* [INFORMATION SUPPLIED]:
---
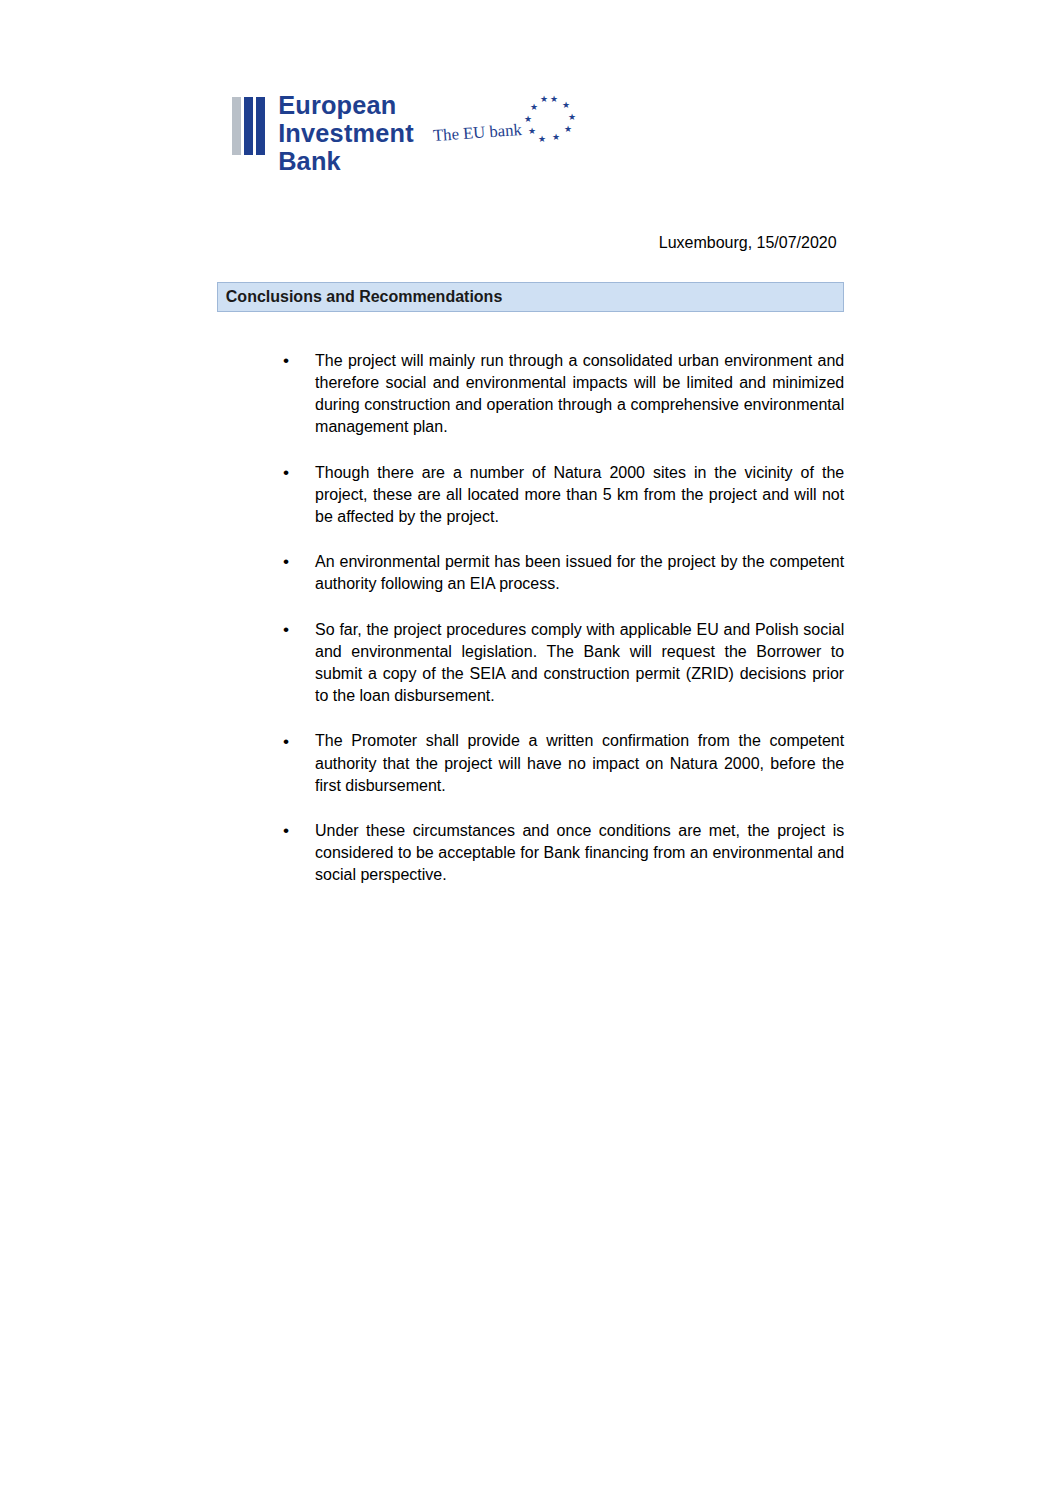European
Investment
Bank
The EU bank
★ ★ ★ ★ ★ ★ ★ ★ ★ ★
Luxembourg, 15/07/2020
Conclusions and Recommendations
The project will mainly run through a consolidated urban environment and therefore social and environmental impacts will be limited and minimized during construction and operation through a comprehensive environmental management plan.
Though there are a number of Natura 2000 sites in the vicinity of the project, these are all located more than 5 km from the project and will not be affected by the project.
An environmental permit has been issued for the project by the competent authority following an EIA process.
So far, the project procedures comply with applicable EU and Polish social and environmental legislation. The Bank will request the Borrower to submit a copy of the SEIA and construction permit (ZRID) decisions prior to the loan disbursement.
The Promoter shall provide a written confirmation from the competent authority that the project will have no impact on Natura 2000, before the first disbursement.
Under these circumstances and once conditions are met, the project is considered to be acceptable for Bank financing from an environmental and social perspective.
---
* [TASK OBJECTIVE]:
Copy verbatim the span of lines that begins with the line holding "The project will mainly" and ends at the last line of the records.

* [TASK SOLUTION]:
The project will mainly run through a consolidated urban environment and therefore social and environmental impacts will be limited and minimized during construction and operation through a comprehensive environmental management plan.
Though there are a number of Natura 2000 sites in the vicinity of the project, these are all located more than 5 km from the project and will not be affected by the project.
An environmental permit has been issued for the project by the competent authority following an EIA process.
So far, the project procedures comply with applicable EU and Polish social and environmental legislation. The Bank will request the Borrower to submit a copy of the SEIA and construction permit (ZRID) decisions prior to the loan disbursement.
The Promoter shall provide a written confirmation from the competent authority that the project will have no impact on Natura 2000, before the first disbursement.
Under these circumstances and once conditions are met, the project is considered to be acceptable for Bank financing from an environmental and social perspective.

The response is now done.